Taylor tourna la tête. Joan Huston se tenait à son côté, les yeux rivés sur le moniteur.

— Elle est dure, oui. Mais au moins, elle commence à parler. Je viens d’y passer une demi-heure et elle n’avait pas émis un son.

— C’est elle, votre suspect principal ?

— Une des quatre, oui. Il n’y a pas moyen de retrouver ses parents, et elle refuse de coopérer. Il va falloir la cuisiner un moment pour finir de démêler toute l’histoire. Il nous manque encore le quatrième suspect, mais je suis pratiquement persuadée qu’ils sont tous ligués. Notre témoin oculaire les a dessinés pour nous : cette fille, son petit ami et Susan Norwood. Et elles sont aisément reconnaissables.

— Que cherche-t-elle, cette fille ?

— Bonne question. C’est ce que j’essaie de découvrir. Elle tient de jolis discours, mais allez savoir… Pour la drogue, nous avons pu remonter jusqu’au dealer. J’attends les résultats du labo pour notre saisie de ce matin. S’ils correspondent aux comprimés que le jeune Howell nous a remis l’autre soir, nous avons Keith Barent Johnson et Juri Edvin en flag pour meurtre avec préméditation sur la personne de Brittany Carson. Je n’ai pas encore compris quel rôle ont tenu les deux filles — Susan Norwood et Fane Atilio — ni ce qui a déterminé le choix des sept autres victimes.

— Le frère de Susan Norwood en fait partie, je crois ?

— C’est exact, mon commandant. Il a été retrouvé avec sa petite amie, Amanda. Lorsque j’ai parlé avec les parents de Xander, sur la scène de crime, ils m’ont dit que leur fille était à la maison avec la femme de ménage. Ils n’avaient pas l’air de se douter que Susan cherchait à fuguer. Theo Howell, le meilleur ami de Xander, est sans doute le dernier à lui avoir parlé avant le meurtre. Il reste encore beaucoup de points d’interrogation, dans ce dossier, malheureusement.

— A propos des Norwood, ils viennent d’arriver ici. Et ils sont assez remontés. Je pense que vous devriez aller leur parler pour les calmer.

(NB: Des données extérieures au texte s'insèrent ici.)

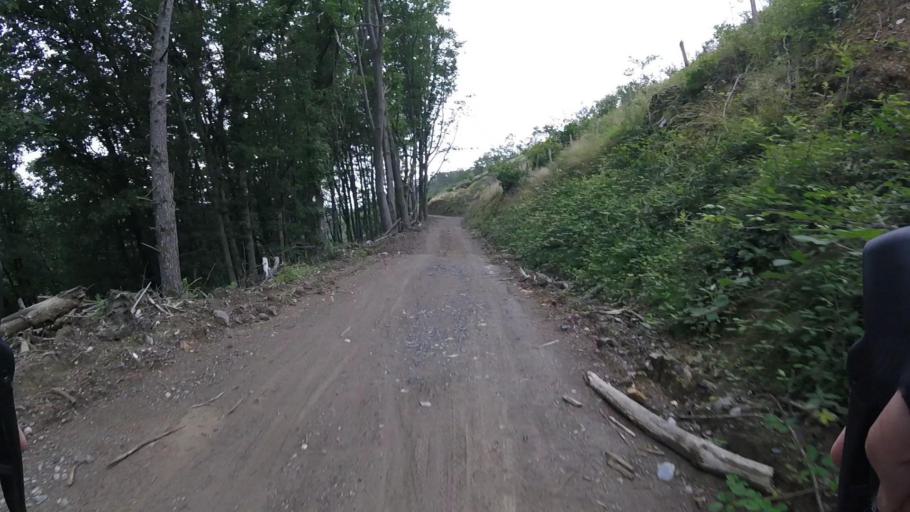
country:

— J’irai dans une minute. Je veux que McKenzie assiste à la conversation. Il les sent bien, ces gamins. Ses interventions ont été précieuses.

— C’est un excellent enquêteur, je crois.

— Absolument.

Joan Huston lui adressa un sourire malicieux.

— Dites-moi, lieutenant, c’est exact que vous avez une voyante sur cette enquête ?

Taylor détourna la tête du moniteur.

— Une voyante ? Je ne peux pas vous le dire exactement. Elle s’appelle Ariane. Elle est arrivée ici hier en affirmant avoir vu les deux jeunes qui ont commis les crimes. Je ne sais pas dans quelle mesure je peux la croire. Mais elle prétend en effet être sorcière.

— Mmm… Je devrais peut-être lui demander de lire mon avenir ?

Taylor comprit qu’elle plaisantait et lui rendit son sourire.

— Nous touchons au but. Presque.

— Très bien. Tenez-moi au courant. Vous avez fait du bon travail, lieutenant.

Joan Huston sortit et Taylor monta le son pour se concentrer de nouveau sur l’interrogatoire en cours. Le visage de McKenzie exprimait une nette inquiétude. Elle avait manqué une péripétie : Fane avait recommencé à parler.

Le sang de Taylor se glaça dans ses veines lorsqu’elle entendit les paroles prononcées par la fille.

— Vous ne savez rien. Il va les tuer. Il les tuera tous jusqu’au dernier.